Ex-Obama health advisor says Covid is far from dying out in U.S., so masks remain necessary

Health, Fitness & Food

Dr. Ezekiel Emanuel told CNBC on Friday he believes it’s important for people to keep wear face coverings, especially in schools, until a larger percentage of the U.S. population has received a Covid vaccine.

In an interview on “Squawk Box,” the former Obama health advisor said he wasn’t advocating for “permanent masks” in society. Rather, he said he remains concerned about those who aren’t eligible yet to get the vaccine: children under the age of 12.

Once more kids are able to get a Covid shot and additional adults are vaccinated, “then you’re going to have the situation where the virus will be dying out because there won’t be any vulnerable people. That’s the place we want to be. We’re far from that place,” said Emanuel, who currently serves as vice provost for global initiatives at the University of Pennsylvania.

“When we’re far from that place, we need to vaccinate people. We need to wear masks. We need to improve the ventilation in school. All that’s doable, and all that can make going to school much safer and make parents at ease,” added Emanuel, who was a health policy advisor for the Obama administration from 2009 to 2011. He also advised President Joe Biden‘s transition team on the Covid pandemic.

Roughly 52% of the U.S. population is fully vaccinated against Covid, while about 61% has had at least one dose, according to data compiled by the Centers for Disease Control and Prevention. Of those eligible for the vaccine — those age 12 and up —nearly 61% are fully immunized and 71.5% have had at least one dose.

Those percentages are not adequate to really rein in the pandemic in the U.S., Emanuel said. To improve coronavirus vaccine uptake, Emanuel suggested the U.S. impose a nationwide mandate.

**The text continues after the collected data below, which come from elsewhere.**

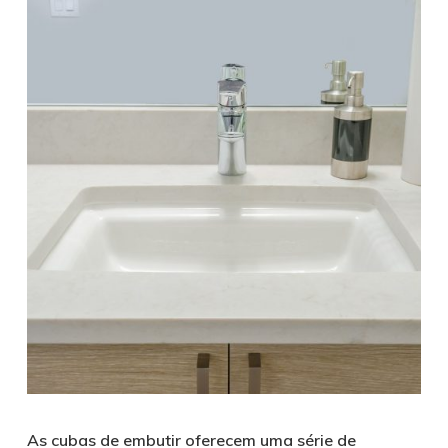
As cubas de embutir oferecem uma série de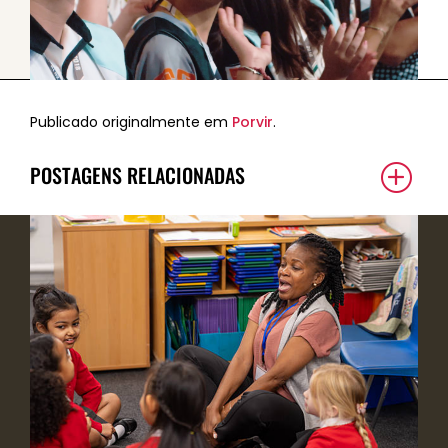
Publicado originalmente em
Porvir
.
POSTAGENS RELACIONADAS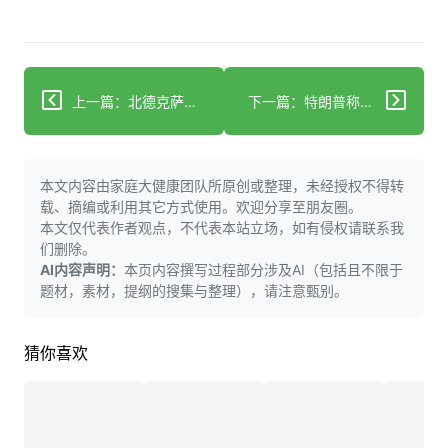
上一篇：北德克萨斯大学研究人员培育出带血管的迷你心脏 这为何重要
下一篇：特朗普称孕妇使用泰诺与自闭症相关：真相如何
本文内容由家庭大健康团队所原创或整理，未经授权不得转
载、摘编或利用其它方式使用。欢迎分享至朋友圈。
本文仅代表作者观点，不代表本站立场，如有侵权请联系我
们删除。
AI内容声明：
本页内容撰写过程部分涉及AI（包括且不限于
题材，素材，提纲的搜集与整理），请注意甄别。
猜你喜欢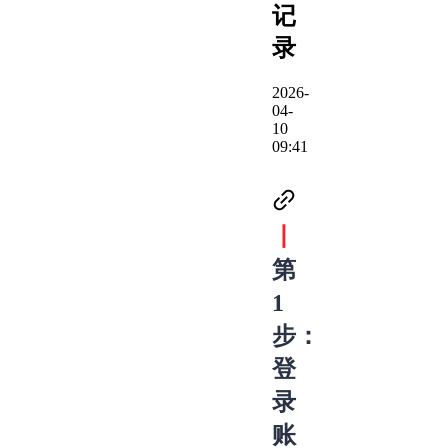
记
录
2026-
04-
10
09:41
丨
第
1
步：
登
录
账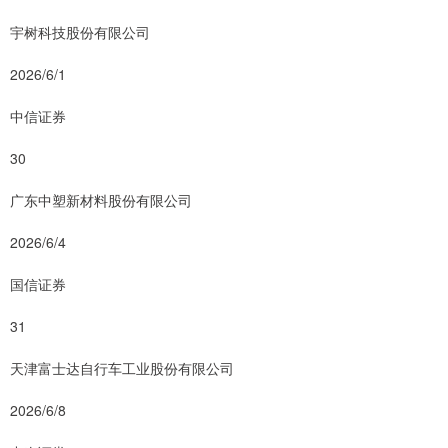
宇树科技股份有限公司
2026/6/1
中信证券
30
广东中塑新材料股份有限公司
2026/6/4
国信证券
31
天津富士达自行车工业股份有限公司
2026/6/8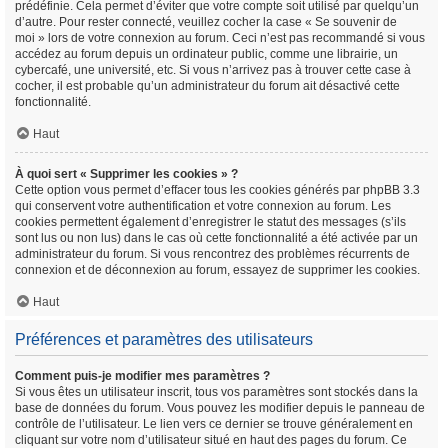
prédéfinie. Cela permet d’éviter que votre compte soit utilisé par quelqu’un
d’autre. Pour rester connecté, veuillez cocher la case « Se souvenir de
moi » lors de votre connexion au forum. Ceci n’est pas recommandé si vous
accédez au forum depuis un ordinateur public, comme une librairie, un
cybercafé, une université, etc. Si vous n’arrivez pas à trouver cette case à
cocher, il est probable qu’un administrateur du forum ait désactivé cette
fonctionnalité.
Haut
À quoi sert « Supprimer les cookies » ?
Cette option vous permet d’effacer tous les cookies générés par phpBB 3.3
qui conservent votre authentification et votre connexion au forum. Les
cookies permettent également d’enregistrer le statut des messages (s’ils
sont lus ou non lus) dans le cas où cette fonctionnalité a été activée par un
administrateur du forum. Si vous rencontrez des problèmes récurrents de
connexion et de déconnexion au forum, essayez de supprimer les cookies.
Haut
Préférences et paramètres des utilisateurs
Comment puis-je modifier mes paramètres ?
Si vous êtes un utilisateur inscrit, tous vos paramètres sont stockés dans la
base de données du forum. Vous pouvez les modifier depuis le panneau de
contrôle de l’utilisateur. Le lien vers ce dernier se trouve généralement en
cliquant sur votre nom d’utilisateur situé en haut des pages du forum. Ce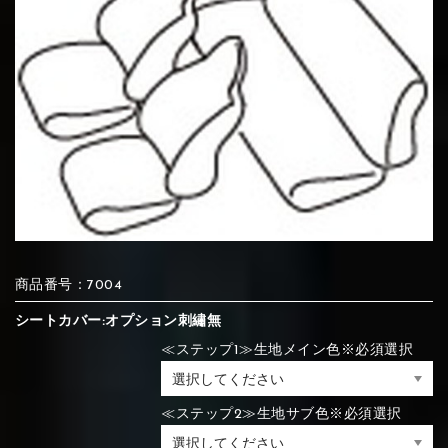
⑦Blue
⑧Orange
⑨Pink
④Brown
⑤Dark Brown
⑥Yellow
④Beige
⑤Ivory
⑥Red
⑦Blue
⑧Orange
⑨Pink
④Beige
⑤Ivory
⑥Red
⑩White
⑪Black
⑫Ivory
⑦Blue
⑧Orange
⑨Pink
⑦Wine-red
⑧Yellow
⑨Orange
⑦Wine-red
⑧Yellow
⑨Orange
⑩White
⑪Black
⑫Ivory
商品番号：7004
シートカバー:オプション刺繡無
⑬Light gray
⑭Caramel
⑮Wine red
≪ステップ1≫生地メイン色※必須選択
⑩White
⑪Black
⑫Ivory
⑩Brown
⑪Blue
⑫Aqua blue
⑩Brown
⑪Blue
⑫Aqua blue
⑬Light gray
⑭Caramel
⑮Wine red
≪ステップ2≫生地サブ色※必須選択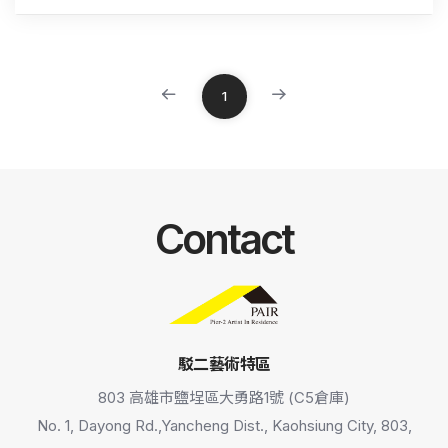
1
Contact
駁二藝術特區
803 高雄市鹽埕區大勇路1號 (C5倉庫)
No. 1, Dayong Rd.,Yancheng Dist., Kaohsiung City, 803,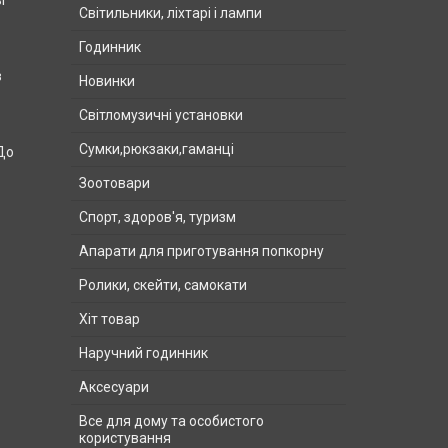
і
Світильники, ліхтарі і лампи
Годинник
в
Новинки
Світломузичні установки
Сумки,рюкзаки,гаманці
 До
Зоотовари
Спорт, здоров'я, туризм
Апарати для приготування попкорну
Ролики, скейти, самокати
Хіт товар
Наручний годинник
Аксесуари
Все для дому та особистого
користування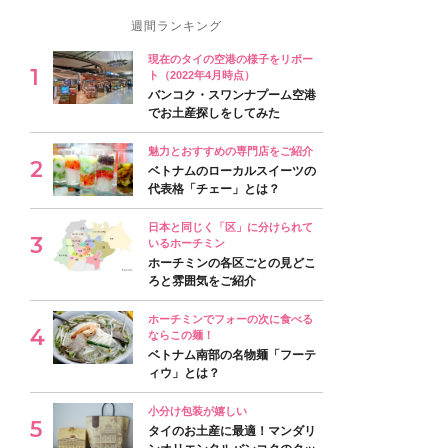
週間ランキング
現在のタイの空港の様子をリポー
ト（2022年4月時点）
バンコク・スワンナプーム空港
でお土産探しをしてみた
魅力とおすすめの専門店をご紹介
ベトナムのローカルスイーツの
代表格「チェー」とは？
日本と同じく「区」に分けられて
いるホーチミン
ホーチミンの各区ごとの見どこ
ろと雰囲気をご紹介
ホーチミンでフォーの次に食べる
ならこの麺！
ベトナム南部の名物麺「フーテ
ィウ」とは？
小分け包装が嬉しい
タイのお土産に最適！マンダリ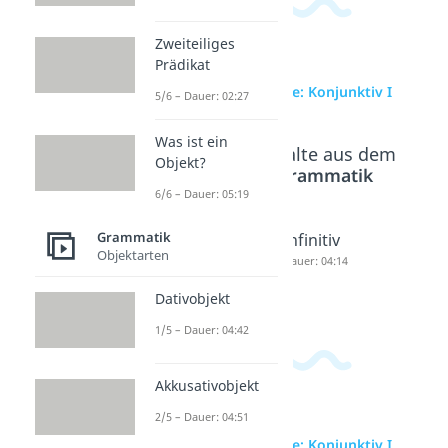
Zweiteiliges
Prädikat
zur Videoseite: Konjunktiv I
5/6 – Dauer: 02:27
Was ist ein
Beliebte Inhalte aus dem
Objekt?
Bereich
Grammatik
6/6 – Dauer: 05:19
Grammatik
Konjunk
Indirekt
Infinitiv
Objektarten
tiv II
e Rede
Dauer: 04:14
Dauer: 02:54
Dauer: 05:09
Dativobjekt
1/5 – Dauer: 04:42
Akkusativobjekt
2/5 – Dauer: 04:51
zur Videoseite: Konjunktiv I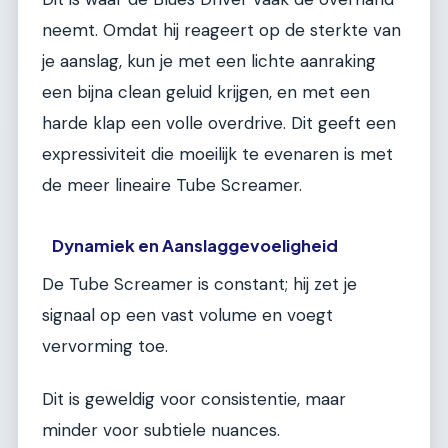
neemt. Omdat hij reageert op de sterkte van
je aanslag, kun je met een lichte aanraking
een bijna clean geluid krijgen, en met een
harde klap een volle overdrive. Dit geeft een
expressiviteit die moeilijk te evenaren is met
de meer lineaire Tube Screamer.
Dynamiek en Aanslaggevoeligheid
De Tube Screamer is constant; hij zet je
signaal op een vast volume en voegt
vervorming toe.
Dit is geweldig voor consistentie, maar
minder voor subtiele nuances.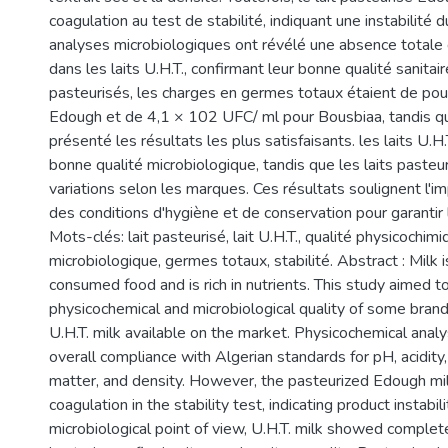
coagulation au test de stabilité, indiquant une instabilité d
analyses microbiologiques ont révélé une absence totale
dans les laits U.H.T., confirmant leur bonne qualité sanitair
pasteurisés, les charges en germes totaux étaient de po
Edough et de 4,1 × 102 UFC/ ml pour Bousbiaa, tandis qu
présenté les résultats les plus satisfaisants. les laits U.H
bonne qualité microbiologique, tandis que les laits paste
variations selon les marques. Ces résultats soulignent l'
des conditions d'hygiène et de conservation pour garantir la
Mots-clés: lait pasteurisé, lait U.H.T., qualité physicochimi
microbiologique, germes totaux, stabilité. Abstract : Milk 
consumed food and is rich in nutrients. This study aimed t
physicochemical and microbiological quality of some bran
U.H.T. milk available on the market. Physicochemical ana
overall compliance with Algerian standards for pH, acidity,
matter, and density. However, the pasteurized Edough m
coagulation in the stability test, indicating product instabil
microbiological point of view, U.H.T. milk showed complet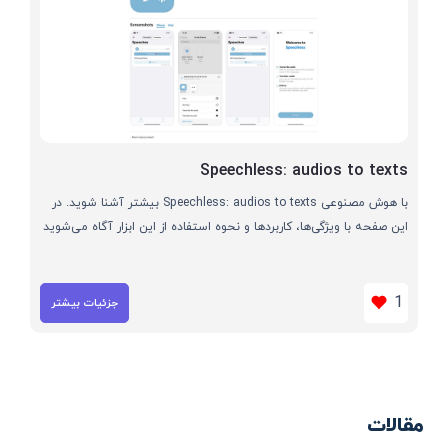
Speechless: audios to texts
با هوش مصنوعی Speechless: audios to texts بیشتر آشنا شوید. در
این صفحه با ویژگی‌ها، کاربردها و نحوه استفاده از این ابزار آگاه می‌شوید
1
جزئیات بیشتر
مقالات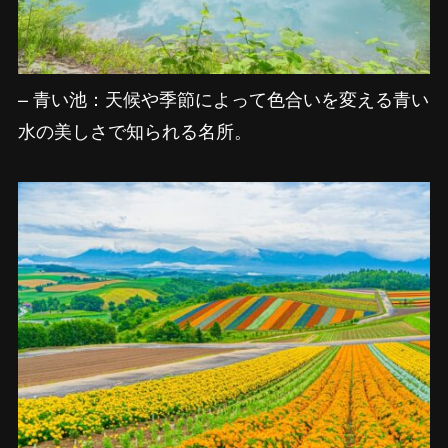
– 青い池：天候や季節によって色合いを変える青い
水の美しさで知られる名所。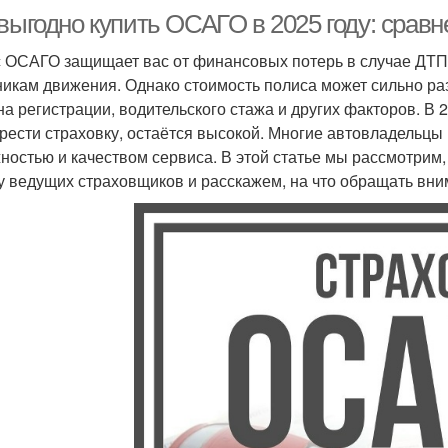
выгодно купить ОСАГО в 2025 году: сравн
 ОСАГО защищает вас от финансовых потерь в случае ДТП
никам движения. Однако стоимость полиса может сильно раз
на регистрации, водительского стажа и других факторов. В 2
рести страховку, остаётся высокой. Многие автовладельцы 
ностью и качеством сервиса. В этой статье мы рассмотрим
у ведущих страховщиков и расскажем, на что обращать вн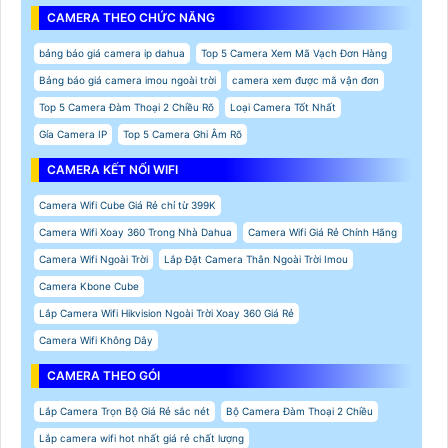
CAMERA THEO CHỨC NĂNG
bảng báo giá camera ip dahua
Top 5 Camera Xem Mã Vạch Đơn Hàng
Bảng báo giá camera imou ngoài trời
camera xem được mã vận đơn
Top 5 Camera Đàm Thoại 2 Chiều Rõ
Loại Camera Tốt Nhất
Gía Camera IP
Top 5 Camera Ghi Âm Rõ
CAMERA KẾT NỐI WIFI
Camera Wifi Cube Giá Rẻ chỉ từ 399K
Camera Wifi Xoay 360 Trong Nhà Dahua
Camera Wifi Giá Rẻ Chính Hãng
Camera Wifi Ngoài Trời
Lắp Đặt Camera Thân Ngoài Trời Imou
Camera Kbone Cube
Lắp Camera Wifi Hikvision Ngoài Trời Xoay 360 Giá Rẻ
Camera Wifi Không Dây
CAMERA THEO GÓI
Lắp Camera Trọn Bộ Giá Rẻ sắc nét
Bộ Camera Đàm Thoại 2 Chiều
Lắp camera wifi hot nhất giá rẻ chất lượng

While that seems unlikely to actually happen, Biden administration officials have, in recent days, stepped up pressure on companies to institute employee vaccination requirements now that the Food and Drug Administration fully approved the two-shot PfizerBioNTech vaccine.

“Why do we have this extremely effective intervention and roughly half the population not using it? Some of them are not eligible, but there are plenty of people in the country, as I mentioned among young adolescents, 12- to 15-year-olds, that are eligible but not accessing it,” Emanuel said.

The FDA’s full approval of the Pfizer’s vaccine is for people ages 16 and older. The vaccine was cleared for those ages 12 to 15 in May on an emergency use basis, while trials are underway for children younger than that.

Pfizer CEO Albert Bourla told NBC News earlier this week the company expects to have data on kids ages 5 to 11 in September, which it would then submit to the FDA.

Moderna, which like Pfizer makes a two-dose mRNA vaccine, filed for full FDA approval in June. The biotech firm’s application remains under consideration. Johnson & Johnson has not yet applied for full regulatory clearance for its single-shot Covid vaccine.